Independent investment banks and private credit firms are moving into their space.

Corporate and investment banking (CIB) units will contend with increased competition from “specialized attacker firms”, alongside geopolitical and technological risks, according to McKinsey & Co.

“Specialized attacker firms” in particular are increasing in scale, challenging traditional CIBs with their more universal-models, McKinsey said in a December 2025 report.

Four types of attacker firms are a threat to CIB. The first are independent investment banks that focus primarily on M&A, equity capital markets, debt capital markets advisory, private capital advisory, amongst others. Once boutiques, the largest of these firms now command market capitalisations exceeding $10b, McKinsey said.

Non-bank market makers offer a viable alternative to traditional sell-side investment banks in several products including cash equities, foreign exchange (FX), futures, exchange-traded funds (ETFs), amongst     others. The largest of these firms can generate revenues of about $10b to $20b annually, McKinsey research said.

Private credit firms are next, with private credit having grown into a $2t global asset class in 2023. Private credit currently finances 80% of middle market sponsored deals, substantially disintermediating banks, McKinsey said.

Finally, there are the FX and payment specialists. They compete with CIB units on competitive pricing, convenience and ease of use, and speed.

To compete, CIB units should look into achieving the lowest possible cost-to-income ratio, which would give them a financial cushion to weather substantial revenue declines.

Firms can adopt a radical simplification strategy, as McKinsey calls it, inspired by a private equity-style management transformation. This can drive savings of 20% or more in the near-term.

“This includes, first, a governance structure with strong top-down sponsorship, dedicated leaders, and ambitious targets; second, an initial diligence and bottom-up planning phase that quickly creates a bankable plan of initiatives that are calibrated, sequenced, and consistent; third, a weekly delivery cadence supported by a single source of truth for tracking and finance processes that easily reconcile the impact of the program into overall financials; fourth, investment in a winning culture to drive and sustain change; and fifth, a one-bank approach that cuts across businesses and silos,” McKinsey wrote in its report.

CIBs should also focus on the “one-bank opportunity.”
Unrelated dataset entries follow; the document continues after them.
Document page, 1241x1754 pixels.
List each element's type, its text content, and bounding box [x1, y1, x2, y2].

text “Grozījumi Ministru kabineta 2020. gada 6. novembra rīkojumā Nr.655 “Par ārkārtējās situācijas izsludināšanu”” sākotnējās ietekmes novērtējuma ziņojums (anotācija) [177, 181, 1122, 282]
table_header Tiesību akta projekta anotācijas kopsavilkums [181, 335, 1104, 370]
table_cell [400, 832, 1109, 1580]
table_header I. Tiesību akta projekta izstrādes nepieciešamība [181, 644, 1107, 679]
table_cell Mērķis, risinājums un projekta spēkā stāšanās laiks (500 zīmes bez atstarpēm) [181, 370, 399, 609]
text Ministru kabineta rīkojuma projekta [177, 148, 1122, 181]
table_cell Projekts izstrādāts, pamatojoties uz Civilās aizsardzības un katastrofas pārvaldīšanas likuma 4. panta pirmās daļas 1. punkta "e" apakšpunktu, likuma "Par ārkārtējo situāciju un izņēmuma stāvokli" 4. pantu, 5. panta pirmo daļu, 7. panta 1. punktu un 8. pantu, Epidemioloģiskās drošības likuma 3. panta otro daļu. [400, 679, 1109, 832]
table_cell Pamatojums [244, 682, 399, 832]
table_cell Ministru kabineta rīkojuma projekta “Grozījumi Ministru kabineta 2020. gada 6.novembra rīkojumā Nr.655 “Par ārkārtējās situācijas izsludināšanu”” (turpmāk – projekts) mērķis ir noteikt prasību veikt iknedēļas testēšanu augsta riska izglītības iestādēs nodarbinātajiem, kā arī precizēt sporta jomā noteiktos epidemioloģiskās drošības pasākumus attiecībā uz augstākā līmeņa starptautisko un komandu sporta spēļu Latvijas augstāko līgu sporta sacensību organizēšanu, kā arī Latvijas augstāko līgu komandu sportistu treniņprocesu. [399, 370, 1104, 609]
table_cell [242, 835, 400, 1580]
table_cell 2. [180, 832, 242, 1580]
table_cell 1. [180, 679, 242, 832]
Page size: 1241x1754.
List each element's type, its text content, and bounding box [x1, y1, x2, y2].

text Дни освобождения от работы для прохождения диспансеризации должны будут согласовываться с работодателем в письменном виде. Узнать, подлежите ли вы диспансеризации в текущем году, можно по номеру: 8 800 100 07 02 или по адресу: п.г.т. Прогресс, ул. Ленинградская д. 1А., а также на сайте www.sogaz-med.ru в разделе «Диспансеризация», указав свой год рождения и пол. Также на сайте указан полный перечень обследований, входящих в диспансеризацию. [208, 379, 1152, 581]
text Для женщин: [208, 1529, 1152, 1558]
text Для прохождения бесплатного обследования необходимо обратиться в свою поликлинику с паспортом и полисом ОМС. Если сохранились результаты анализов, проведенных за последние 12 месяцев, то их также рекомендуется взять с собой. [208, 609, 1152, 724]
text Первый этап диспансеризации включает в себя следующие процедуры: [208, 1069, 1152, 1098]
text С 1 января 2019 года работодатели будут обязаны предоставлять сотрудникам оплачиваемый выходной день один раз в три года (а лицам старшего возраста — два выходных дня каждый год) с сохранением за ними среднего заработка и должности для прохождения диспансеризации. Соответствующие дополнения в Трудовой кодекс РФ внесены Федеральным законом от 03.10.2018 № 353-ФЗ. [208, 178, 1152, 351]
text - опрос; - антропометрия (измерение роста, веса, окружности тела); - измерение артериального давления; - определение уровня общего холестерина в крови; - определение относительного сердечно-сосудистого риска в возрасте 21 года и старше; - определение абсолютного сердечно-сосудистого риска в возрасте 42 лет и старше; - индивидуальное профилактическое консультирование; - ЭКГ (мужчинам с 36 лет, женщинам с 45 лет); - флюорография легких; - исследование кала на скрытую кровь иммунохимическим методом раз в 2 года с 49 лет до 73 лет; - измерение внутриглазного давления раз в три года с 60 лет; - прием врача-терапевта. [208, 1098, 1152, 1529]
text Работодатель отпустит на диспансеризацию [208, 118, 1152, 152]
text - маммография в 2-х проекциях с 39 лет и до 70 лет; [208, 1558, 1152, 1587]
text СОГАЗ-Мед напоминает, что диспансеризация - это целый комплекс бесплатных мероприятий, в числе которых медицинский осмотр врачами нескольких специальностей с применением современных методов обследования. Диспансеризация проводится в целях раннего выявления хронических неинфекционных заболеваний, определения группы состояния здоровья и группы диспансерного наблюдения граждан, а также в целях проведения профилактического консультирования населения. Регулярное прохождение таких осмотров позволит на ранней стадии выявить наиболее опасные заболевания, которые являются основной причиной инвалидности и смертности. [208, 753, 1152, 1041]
“The biggest wins lie at the intersection of business lines, namely between transaction banking and lending, enterprise-wide FX, and synergies between commercial and wealth,” McKinsey wrote.

Capturing the bankwide FX opportunity is another high-leverage play. This centers on ensuring that FX trading capabilities are embedded wherever a bank client makes a cross-border payment.

To make the one-bank strategy real, CIB organizations need dedicated cross-unit teams or initiatives, integrated client journeys, and incentive plans that reward collaboration, McKinsey said.